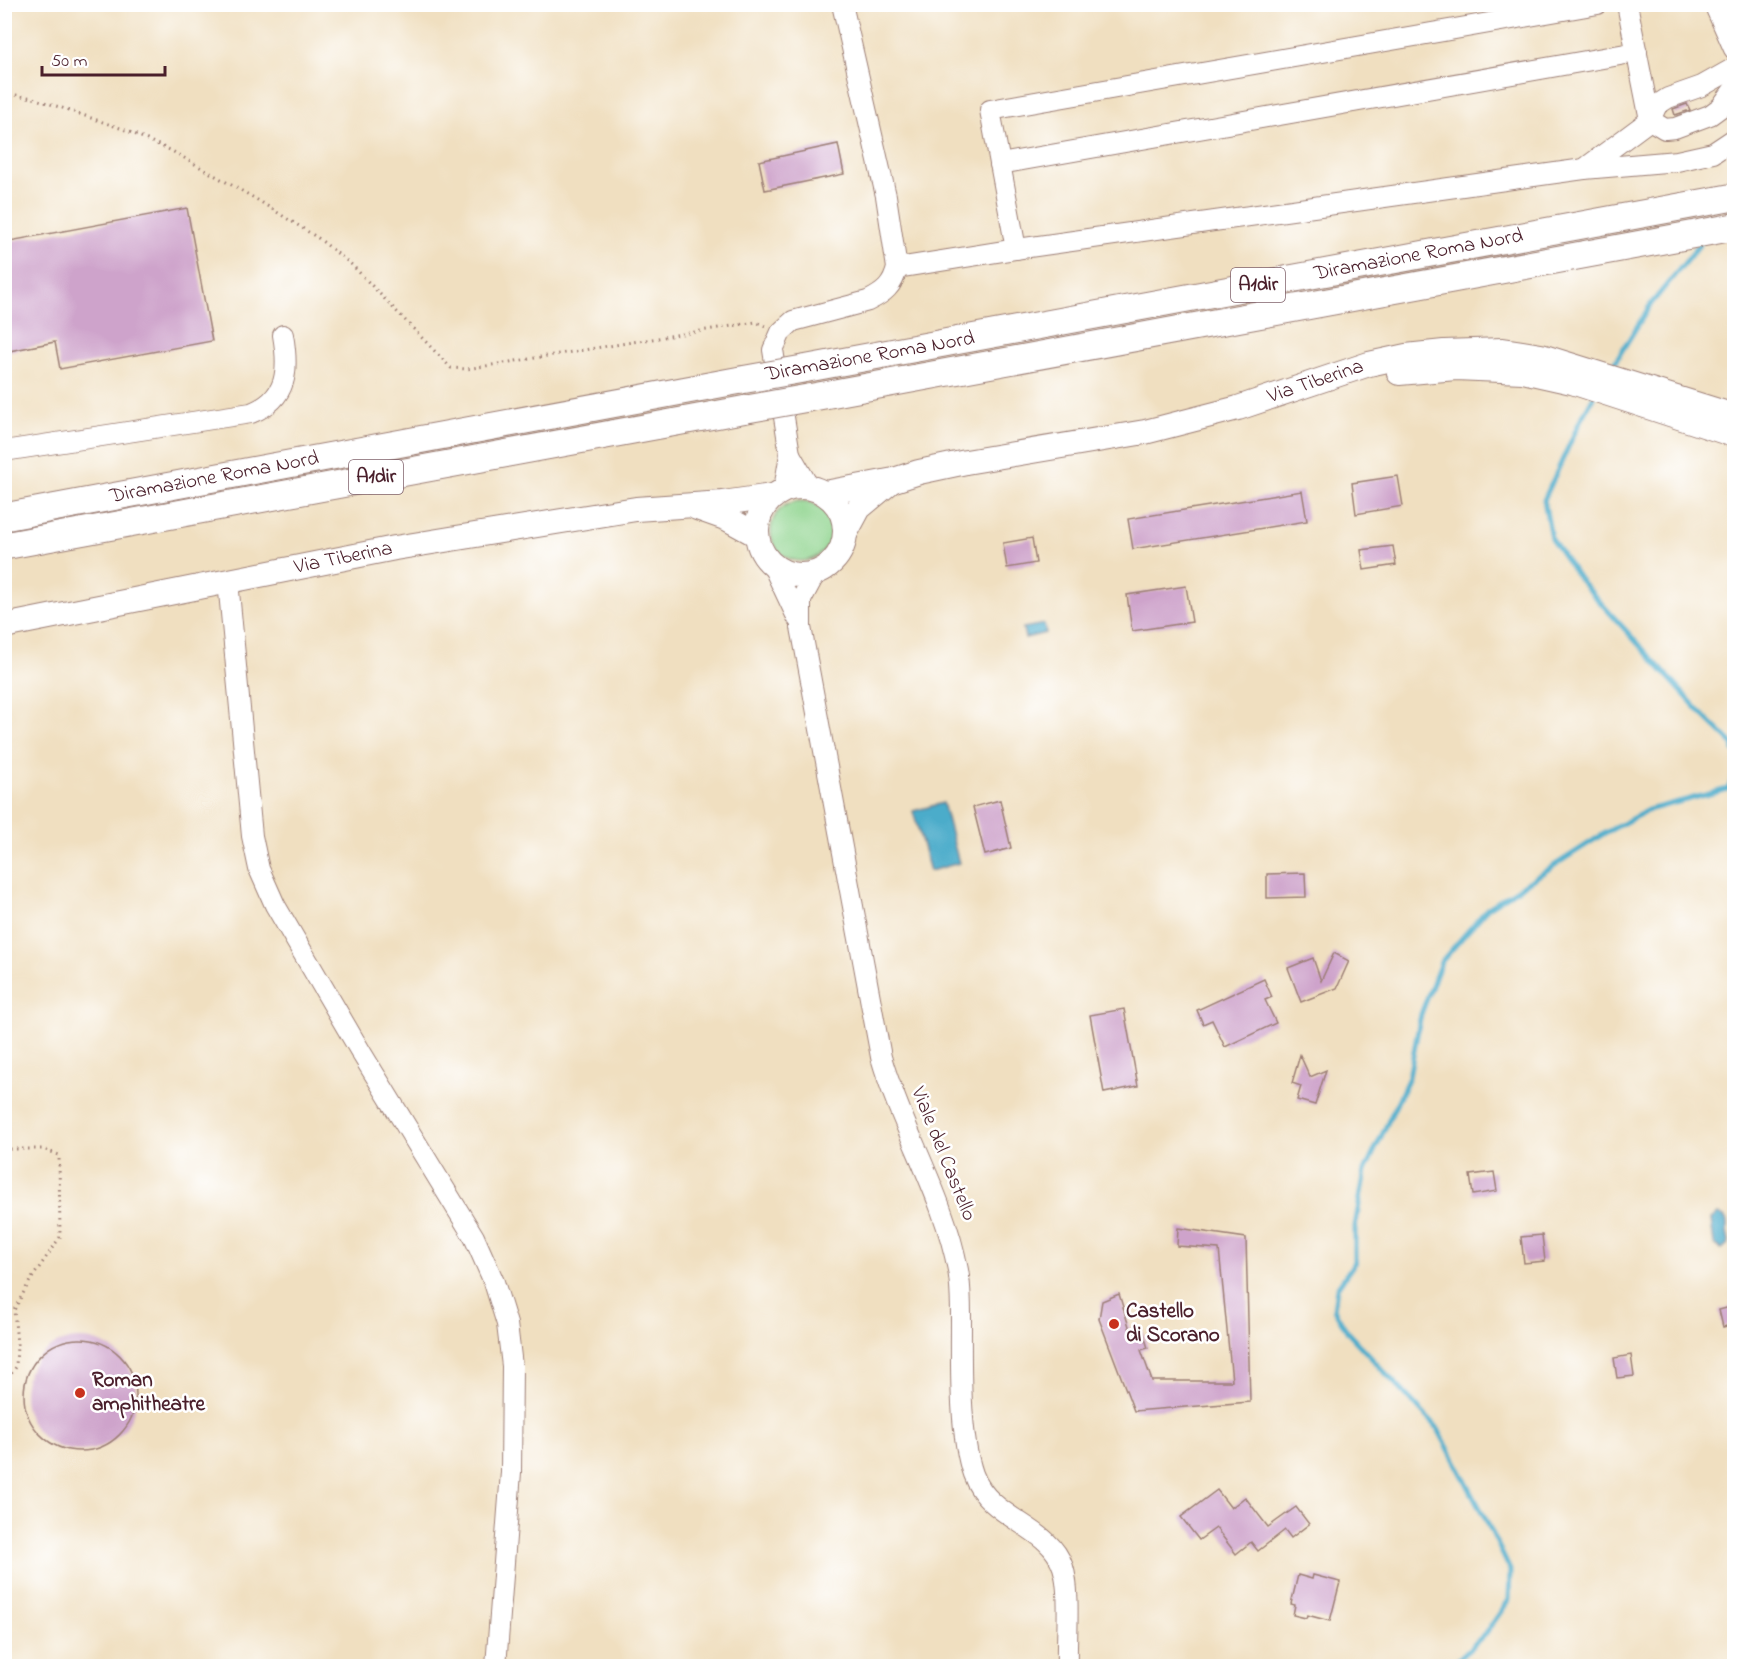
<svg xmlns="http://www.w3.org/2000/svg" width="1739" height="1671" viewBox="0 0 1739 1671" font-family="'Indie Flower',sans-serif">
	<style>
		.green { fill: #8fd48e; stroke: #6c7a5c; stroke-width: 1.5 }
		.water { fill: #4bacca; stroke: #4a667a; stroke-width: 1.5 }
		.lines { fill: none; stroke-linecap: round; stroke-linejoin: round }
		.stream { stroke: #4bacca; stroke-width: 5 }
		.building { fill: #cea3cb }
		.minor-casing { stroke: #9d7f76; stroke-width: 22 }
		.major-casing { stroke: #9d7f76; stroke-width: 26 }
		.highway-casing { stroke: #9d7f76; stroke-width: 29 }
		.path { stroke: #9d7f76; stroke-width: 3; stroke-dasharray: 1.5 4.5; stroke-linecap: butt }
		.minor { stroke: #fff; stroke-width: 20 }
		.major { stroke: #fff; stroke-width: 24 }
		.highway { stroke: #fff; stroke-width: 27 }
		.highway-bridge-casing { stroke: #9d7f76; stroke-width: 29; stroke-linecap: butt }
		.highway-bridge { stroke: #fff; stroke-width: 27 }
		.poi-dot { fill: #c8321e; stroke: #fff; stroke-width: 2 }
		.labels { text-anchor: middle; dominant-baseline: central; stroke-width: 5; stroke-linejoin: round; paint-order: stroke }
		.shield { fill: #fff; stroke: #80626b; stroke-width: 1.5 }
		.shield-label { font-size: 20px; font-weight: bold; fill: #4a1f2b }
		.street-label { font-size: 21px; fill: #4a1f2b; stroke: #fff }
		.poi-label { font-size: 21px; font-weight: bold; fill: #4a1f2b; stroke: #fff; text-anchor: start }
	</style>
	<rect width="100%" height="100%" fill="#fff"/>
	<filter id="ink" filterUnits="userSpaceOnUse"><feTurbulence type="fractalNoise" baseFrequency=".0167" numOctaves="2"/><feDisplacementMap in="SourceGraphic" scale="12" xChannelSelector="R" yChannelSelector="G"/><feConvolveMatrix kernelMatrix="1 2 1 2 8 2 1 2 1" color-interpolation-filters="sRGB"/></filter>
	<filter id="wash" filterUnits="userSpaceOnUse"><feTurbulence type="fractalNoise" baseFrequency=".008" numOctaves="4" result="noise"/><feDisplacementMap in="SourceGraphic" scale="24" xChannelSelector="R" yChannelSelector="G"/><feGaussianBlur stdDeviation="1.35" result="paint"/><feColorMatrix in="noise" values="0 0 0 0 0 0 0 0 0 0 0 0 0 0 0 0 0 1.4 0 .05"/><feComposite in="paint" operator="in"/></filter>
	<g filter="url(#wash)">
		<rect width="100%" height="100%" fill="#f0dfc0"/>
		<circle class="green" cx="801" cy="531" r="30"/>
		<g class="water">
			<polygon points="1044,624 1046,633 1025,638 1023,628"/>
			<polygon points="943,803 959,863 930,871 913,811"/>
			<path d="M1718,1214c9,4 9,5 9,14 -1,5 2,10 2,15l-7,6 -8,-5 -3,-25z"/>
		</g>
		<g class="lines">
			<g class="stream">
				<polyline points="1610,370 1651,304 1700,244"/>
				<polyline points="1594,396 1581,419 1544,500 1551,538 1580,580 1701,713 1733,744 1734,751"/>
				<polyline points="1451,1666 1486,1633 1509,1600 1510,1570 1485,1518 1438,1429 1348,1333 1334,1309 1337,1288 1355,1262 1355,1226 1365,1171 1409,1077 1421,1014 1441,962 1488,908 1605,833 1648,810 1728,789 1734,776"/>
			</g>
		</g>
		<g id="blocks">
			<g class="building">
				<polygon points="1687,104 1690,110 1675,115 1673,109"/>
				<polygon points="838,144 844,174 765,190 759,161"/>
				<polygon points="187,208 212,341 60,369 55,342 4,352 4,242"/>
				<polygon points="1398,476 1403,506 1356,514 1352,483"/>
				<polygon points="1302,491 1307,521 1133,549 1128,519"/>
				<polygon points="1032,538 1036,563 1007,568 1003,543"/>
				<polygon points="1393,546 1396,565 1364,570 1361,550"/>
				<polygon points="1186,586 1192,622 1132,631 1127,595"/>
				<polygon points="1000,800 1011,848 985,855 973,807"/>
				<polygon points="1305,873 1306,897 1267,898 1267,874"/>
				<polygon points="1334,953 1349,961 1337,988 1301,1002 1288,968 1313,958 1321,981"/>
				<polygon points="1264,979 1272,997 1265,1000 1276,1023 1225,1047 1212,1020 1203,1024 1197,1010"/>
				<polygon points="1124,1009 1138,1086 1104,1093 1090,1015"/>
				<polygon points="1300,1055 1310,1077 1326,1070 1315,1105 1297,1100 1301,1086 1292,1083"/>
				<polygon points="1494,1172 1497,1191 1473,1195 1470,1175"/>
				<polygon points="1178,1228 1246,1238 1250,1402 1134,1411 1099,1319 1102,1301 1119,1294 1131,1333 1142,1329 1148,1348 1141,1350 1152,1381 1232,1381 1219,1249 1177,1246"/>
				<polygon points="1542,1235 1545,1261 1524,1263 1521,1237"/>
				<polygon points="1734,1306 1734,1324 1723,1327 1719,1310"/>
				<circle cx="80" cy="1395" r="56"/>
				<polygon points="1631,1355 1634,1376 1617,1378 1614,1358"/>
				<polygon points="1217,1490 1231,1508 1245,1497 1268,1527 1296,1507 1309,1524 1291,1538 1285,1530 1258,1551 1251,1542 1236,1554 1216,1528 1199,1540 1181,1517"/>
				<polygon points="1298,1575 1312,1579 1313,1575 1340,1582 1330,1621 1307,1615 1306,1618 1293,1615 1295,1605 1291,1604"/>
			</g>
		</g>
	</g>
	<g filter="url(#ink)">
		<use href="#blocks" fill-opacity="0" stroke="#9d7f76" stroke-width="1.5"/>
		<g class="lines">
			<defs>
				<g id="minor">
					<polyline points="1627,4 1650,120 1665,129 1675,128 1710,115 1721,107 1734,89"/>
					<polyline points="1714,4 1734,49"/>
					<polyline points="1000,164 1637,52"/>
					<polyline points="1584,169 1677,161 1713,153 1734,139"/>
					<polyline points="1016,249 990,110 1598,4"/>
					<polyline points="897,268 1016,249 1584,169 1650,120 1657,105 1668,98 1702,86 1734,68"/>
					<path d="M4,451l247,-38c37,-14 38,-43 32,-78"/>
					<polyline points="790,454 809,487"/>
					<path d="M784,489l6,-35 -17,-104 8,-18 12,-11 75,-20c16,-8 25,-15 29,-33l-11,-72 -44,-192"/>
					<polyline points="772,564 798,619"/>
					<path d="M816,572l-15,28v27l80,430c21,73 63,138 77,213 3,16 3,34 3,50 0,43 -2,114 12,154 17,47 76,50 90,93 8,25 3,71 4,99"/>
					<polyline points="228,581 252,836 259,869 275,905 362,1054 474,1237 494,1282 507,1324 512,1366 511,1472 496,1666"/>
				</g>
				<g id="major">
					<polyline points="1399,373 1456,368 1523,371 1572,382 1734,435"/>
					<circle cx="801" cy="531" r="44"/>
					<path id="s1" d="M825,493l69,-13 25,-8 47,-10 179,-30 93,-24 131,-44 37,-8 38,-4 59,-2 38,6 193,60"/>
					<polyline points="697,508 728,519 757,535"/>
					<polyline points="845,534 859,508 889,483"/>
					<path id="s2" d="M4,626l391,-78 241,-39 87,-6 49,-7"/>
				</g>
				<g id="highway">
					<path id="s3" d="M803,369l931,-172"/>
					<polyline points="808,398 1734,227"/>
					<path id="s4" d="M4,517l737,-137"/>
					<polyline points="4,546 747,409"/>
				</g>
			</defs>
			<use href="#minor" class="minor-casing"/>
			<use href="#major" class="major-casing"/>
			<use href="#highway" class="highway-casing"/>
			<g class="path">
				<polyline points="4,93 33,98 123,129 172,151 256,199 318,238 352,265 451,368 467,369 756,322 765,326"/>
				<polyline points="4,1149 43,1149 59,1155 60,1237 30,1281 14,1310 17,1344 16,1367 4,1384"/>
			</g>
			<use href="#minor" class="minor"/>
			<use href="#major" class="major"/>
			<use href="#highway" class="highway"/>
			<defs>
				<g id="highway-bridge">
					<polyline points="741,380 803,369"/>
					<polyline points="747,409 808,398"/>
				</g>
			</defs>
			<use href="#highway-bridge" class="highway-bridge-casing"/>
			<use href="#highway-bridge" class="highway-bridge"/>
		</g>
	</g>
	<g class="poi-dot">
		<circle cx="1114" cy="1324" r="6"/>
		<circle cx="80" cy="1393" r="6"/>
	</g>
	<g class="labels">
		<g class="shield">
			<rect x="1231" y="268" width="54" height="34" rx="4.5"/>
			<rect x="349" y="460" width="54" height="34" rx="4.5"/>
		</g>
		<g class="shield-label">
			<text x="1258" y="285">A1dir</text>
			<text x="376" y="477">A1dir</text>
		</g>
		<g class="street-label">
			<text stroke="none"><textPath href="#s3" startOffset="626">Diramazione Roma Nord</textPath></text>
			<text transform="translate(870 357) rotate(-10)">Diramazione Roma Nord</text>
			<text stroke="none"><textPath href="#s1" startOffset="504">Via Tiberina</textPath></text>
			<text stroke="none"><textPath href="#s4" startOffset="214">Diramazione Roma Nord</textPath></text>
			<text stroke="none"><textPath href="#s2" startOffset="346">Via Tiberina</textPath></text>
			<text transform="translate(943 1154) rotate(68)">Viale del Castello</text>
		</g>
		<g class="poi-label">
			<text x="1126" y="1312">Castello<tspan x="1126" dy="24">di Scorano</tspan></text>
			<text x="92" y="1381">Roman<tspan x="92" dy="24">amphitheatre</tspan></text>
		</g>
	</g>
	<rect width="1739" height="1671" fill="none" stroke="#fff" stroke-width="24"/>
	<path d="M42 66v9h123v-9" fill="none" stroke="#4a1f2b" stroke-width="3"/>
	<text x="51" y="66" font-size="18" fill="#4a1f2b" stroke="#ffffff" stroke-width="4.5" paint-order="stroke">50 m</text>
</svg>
----
▶ _What to produce_
All lines in the records with the string "wash" should be copied out.

▶ _Solution to this problem_
	<filter id="wash" filterUnits="userSpaceOnUse"><feTurbulence type="fractalNoise" baseFrequency=".008" numOctaves="4" result="noise"/><feDisplacementMap in="SourceGraphic" scale="24" xChannelSelector="R" yChannelSelector="G"/><feGaussianBlur stdDeviation="1.35" result="paint"/><feColorMatrix in="noise" values="0 0 0 0 0 0 0 0 0 0 0 0 0 0 0 0 0 1.4 0 .05"/><feComposite in="paint" operator="in"/></filter>
	<g filter="url(#wash)">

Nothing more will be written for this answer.